USAID devotes most of its
programs and funding to development and health, not to governance. The State
Department does not train foreign service officers in the art of governance or
in how to help another country work through governance issues. As I wrote
recently, the State Department needs to use its current Quadrennial Diplomacy
and Development Review (QDDR) to step up to the challenge of reforming the foreign service, its approach to security assistance, and its budgeting to
become more effective in this domain.
And yet governance is central
to development, to adequate social services, and to security. Chris Holshek
with the Alliance for Peacebuilding, who has worked on the military side of
security sector assistance, argues
-- rightly, in my view -- that the goal of security
is "human security," a much broader agenda than well-trained militaries or
cops. But bringing reality to that vision of security depends on having a capable
government in place that can actually raise resources and target them on social
What does this mean? It means U.S. foreign assistance that is targeted at helping strengthen governments that are efficient
(don't spend needlessly), effective (actually deliver "the goods" to the
people), accountable (the public is able to change the government and
effectively alter unacceptable policies), responsive (the government responds
to the public and its representatives), and free of corruption. This is not
something that yet exists in the vast majority of African countries but
is something that is essential if they are to grow economically, bring well-being
to their citizens, and achieve real security.
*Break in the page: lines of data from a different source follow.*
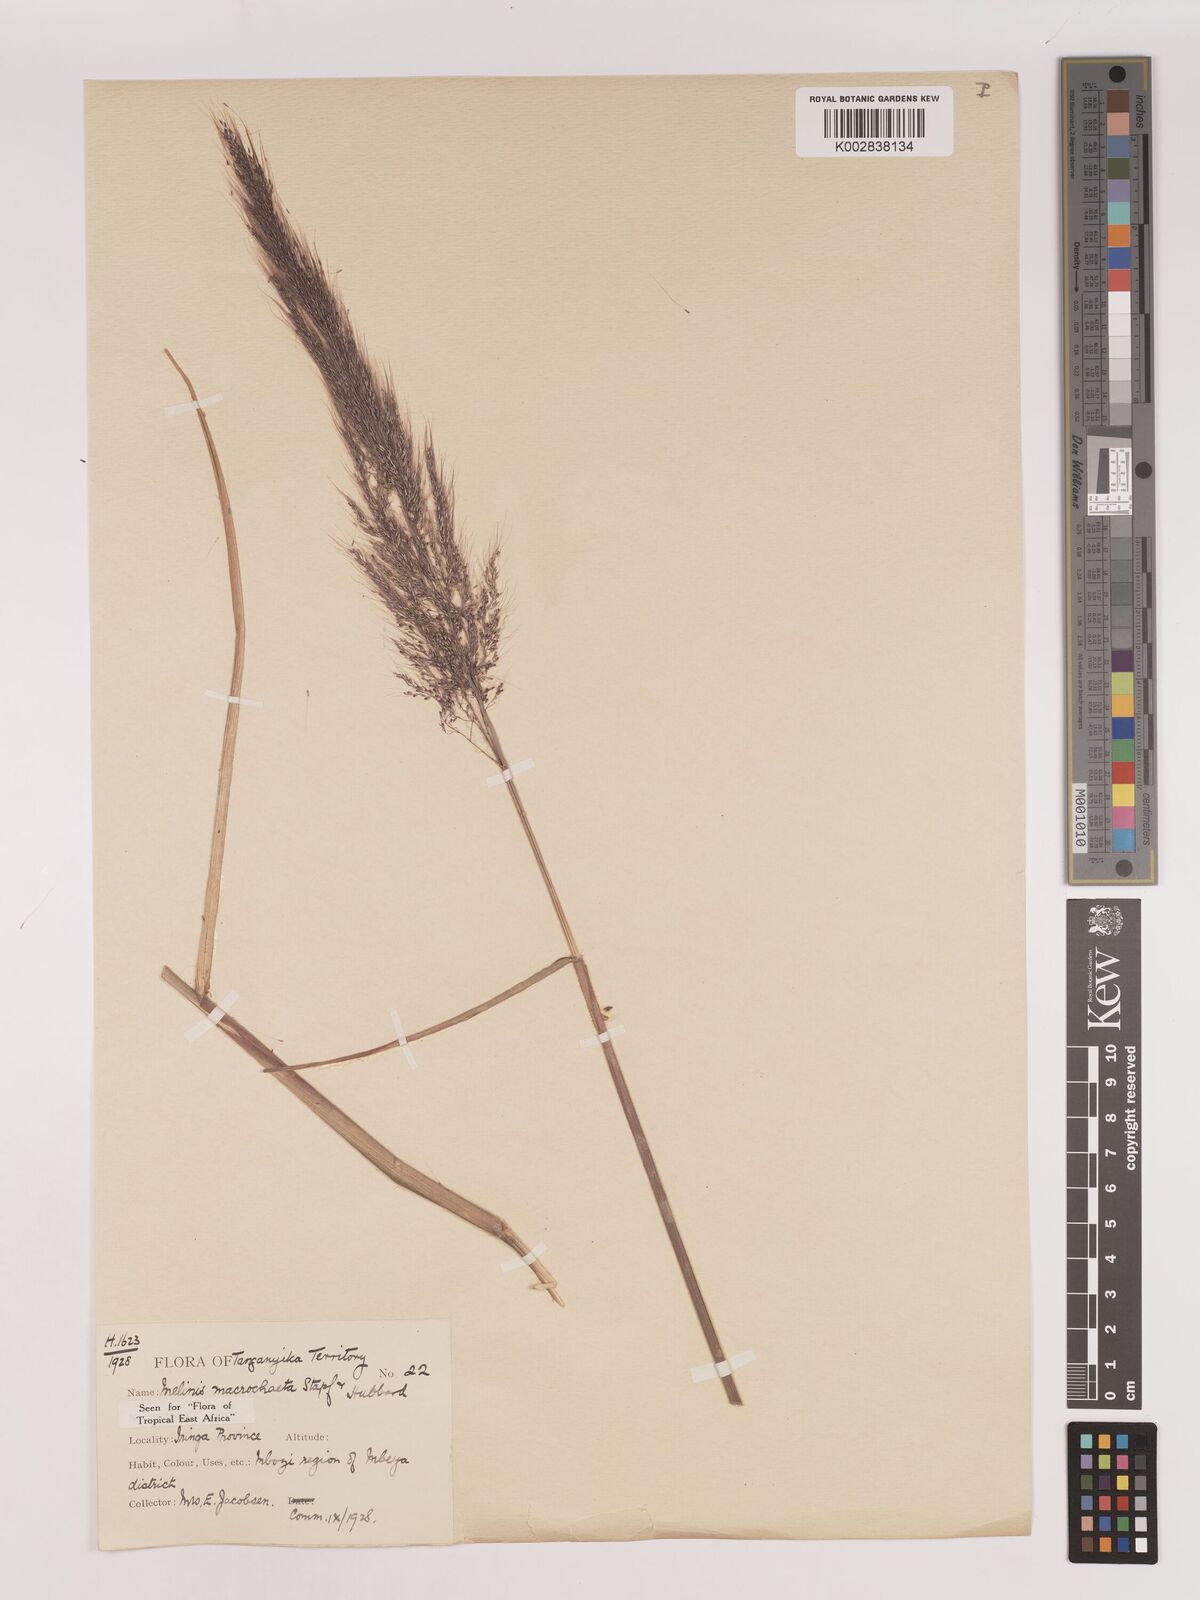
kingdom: Plantae
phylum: Tracheophyta
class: Liliopsida
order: Poales
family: Poaceae
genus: Melinis
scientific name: Melinis macrochaeta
Creating such a capacity where government is weak and corruption is rampant -- true of many
African countries -- is damnably
difficult to achieve. It is clearly "mission impossible" for an outside entity
like the U.S. military, as Iraq and Afghanistan amply reveal. In fact, $25
billion for the Iraqi military and nearly $50 billion for the Afghan military
have, if anything, only amplified corruption in both states.
The summit this week offers
an opportunity to change direction. Rather than beefing up our military engagement
in the continent, we should be beefing up our investment in governance and in
cooperation with a lot of other countries and international institutions. The
White House may miss this opportunity. Its focus for
the summit is on "how to encourage
progress in key areas that Africans define as critical for the future of the
continent: expanding trade and investment ties, engaging young African leaders,
promoting inclusive sustainable development, expanding cooperation on peace and
security, and gaining a better future for Africa's next generation."
All of these depend on
strengthening governance, and the administration needs to start building U.S.
capacity to undertake this mission and embed its foreign and military assistance
programs in an overall strategy to strengthen governance.
I have one small suggestion
for a step that might help. President George W. Bush created the Millennium
Challenge Corporation to link the provision of U.S. economic development dollars to a
recipient country's willingness to deliver on human services, the reduction of
corruption, and other measures of good governance.
What if, in the same way, we
took some of the billions of military assistance dollars we spend today and
created a fund for security assistance, where decisions were not driven by a
fight with terrorists or support for a favorite strongman in Africa? Instead,
what if we linked providing help on the security front to a recipient
country's measuring up to yardsticks of good governance, both broadly and with
respect to civilian control over its security forces.
It would be only a start, but I
think a good start, toward embedding U.S. economic, humanitarian, and military
assistance funding and policies in a broader strategy that could provide real,
long-term security to African countries. It would put that strategy in the
hands of U.S. civilians, who ought to be running our engagement processes,
anyway. And it would be a real legacy for the administration to leave behind,
not three days of conference rhetoric and a goodbye.